The U.S. Dollar Index (DXY), which tracks the dollar's performance against a basket of six major currencies, has fallen to 99.80, failing to settle above the key 100 threshold.
Earlier, Trump stated that the U.S. was prepared to destroy Iran's energy and civilian infrastructure if an agreement is not reached by 8:00 PM EST (00:00 GMT on Wednesday). As the deadline approaches, the Iranian state media, Tehran Times, reported that Tehran has suspended all diplomatic and indirect contacts with Washington. In a new post on Truth Social, the American president warned: "Tonight, an entire civilization may perish, one that cannot be restored. I don't want that, but it is likely to happen."
Amid already high oil prices, any further escalation of the conflict could exacerbate macroeconomic consequences. The rising cost of energy increases inflationary pressure and threatens to slow economic growth—especially in the Eurozone, which remains a net energy importer.
In contrast, the U.S., as a net energy exporter, is in a relatively more resilient position, allowing it to partially offset the energy shock.
Preliminary data for March from the Eurozone indicate an acceleration in inflation: the harmonized consumer price index (HICP) rose by 1.2% compared to 0.6% the previous month, while the annual figure increased to 2.5% from 1.9%. Market attention is now focused on the upcoming U.S. inflation data release, expected at the end of the week.

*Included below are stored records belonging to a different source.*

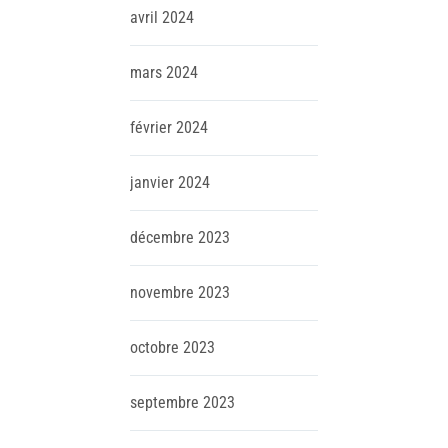
avril
2024
mars
2024
février
2024
janvier
2024
décembre
2023
novembre
2023
octobre
2023
septembre
2023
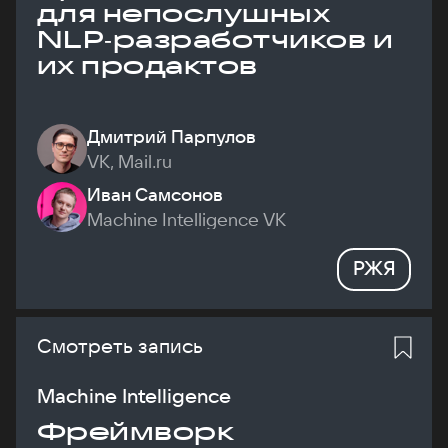
для непослушных
NLP‑разработчиков и
их продактов
Дмитрий Парпулов
VK, Mail.ru
Иван Самсонов
Machine Intelligence VK
РЖЯ
Смотреть запись
Machine Intelligence
Фреймворк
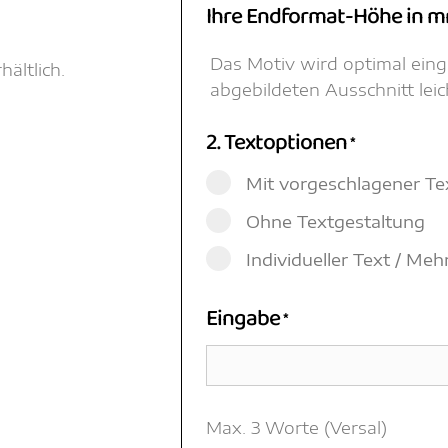
Ihre Endformat-Höhe in 
Das Motiv wird optimal ein
ältlich.
abgebildeten Ausschnitt lei
2. Textoptionen
*
Mit vorgeschlagener Te
Ohne Textgestaltung
Individueller Text / Me
Eingabe
*
Max. 3 Worte (Versal)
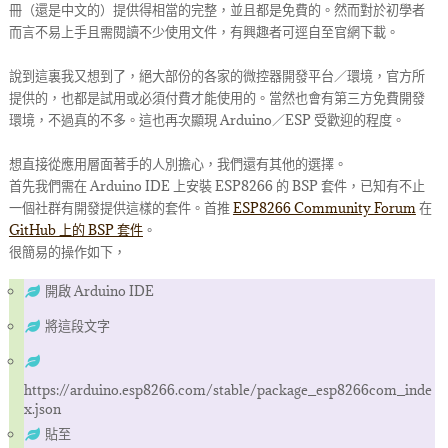
冊（還是中文的）提供得相當的完整，並且都是免費的。然而對於初學者
而言不易上手且需閱讀不少使用文件，有興趣者可逕自至官網下載。
說到這裏我又想到了，絕大部份的各家的微控器開發平台／環境，官方所
提供的，也都是試用或必須付費才能使用的。當然也會有第三方免費開發
環境，不過真的不多。這也再次顯現 Arduino／ESP 受歡迎的程度。
想直接從應用層面著手的人別擔心，我們還有其他的選擇。
首先我們需在 Arduino IDE 上安裝 ESP8266 的 BSP 套件，已知有不止
一個社群有開發提供這樣的套件。首推
ESP8266 Community Forum
在
GitHub 上的 BSP 套件
。
很簡易的操作如下，
開啟 Arduino IDE
將這段文字
https://arduino.esp8266.com/stable/package_esp8266com_inde
x.json
貼至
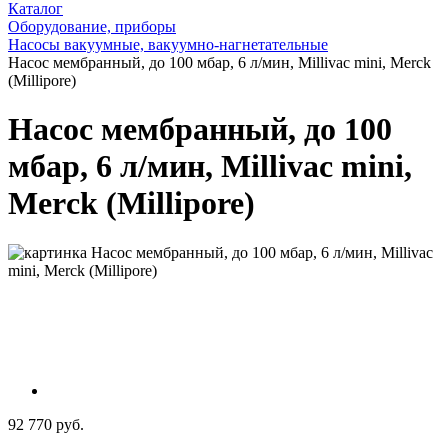
Каталог
Оборудование, приборы
Насосы вакуумные, вакуумно-нагнетательные
Насос мембранный, до 100 мбар, 6 л/мин, Millivac mini, Merсk
(Millipore)
Насос мембранный, до 100
мбар, 6 л/мин, Millivac mini,
Merсk (Millipore)
92 770 руб.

The consensus forecast calls for a 0.9% increase in the consumer price index (CPI) in March, following a 0.3% rise in February, which would elevate annual inflation to 3.3% from 2.4%.
In this context, investors generally expect the Federal Reserve to keep interest rates unchanged, while the European Central Bank retains the possibility of two rate hikes by the end of the year in its pricing models.Recent statements from monetary authorities have taken a cautious tone: New York Fed President John Williams noted that current monetary policy has grounds for a wait-and-see approach, adding that geopolitical tensions might add "a tenth or two" to the baseline inflation rate. Meanwhile, according to The Wall Street Journal, ECB board member Pierre Wunsch acknowledged the possibility of consecutive interest rate hikes should the Iranian crisis continue to drag on.
From a technical perspective, the pair has confidently surged past the 20-day SMA at around 1.1550 and is heading towards the round level of 1.1600. Once this level is surpassed, the next obstacle will be the 50-day EMA, followed by the critically important 200-day SMA.
However, if the pair fails to hold above the 20-day SMA, it will find support at 1.1515, ahead of the round number at 1.1500. Failing to hold above that, prices could accelerate the decline towards 1.1450.Oscillators are negative, and bulls currently lack significant strength.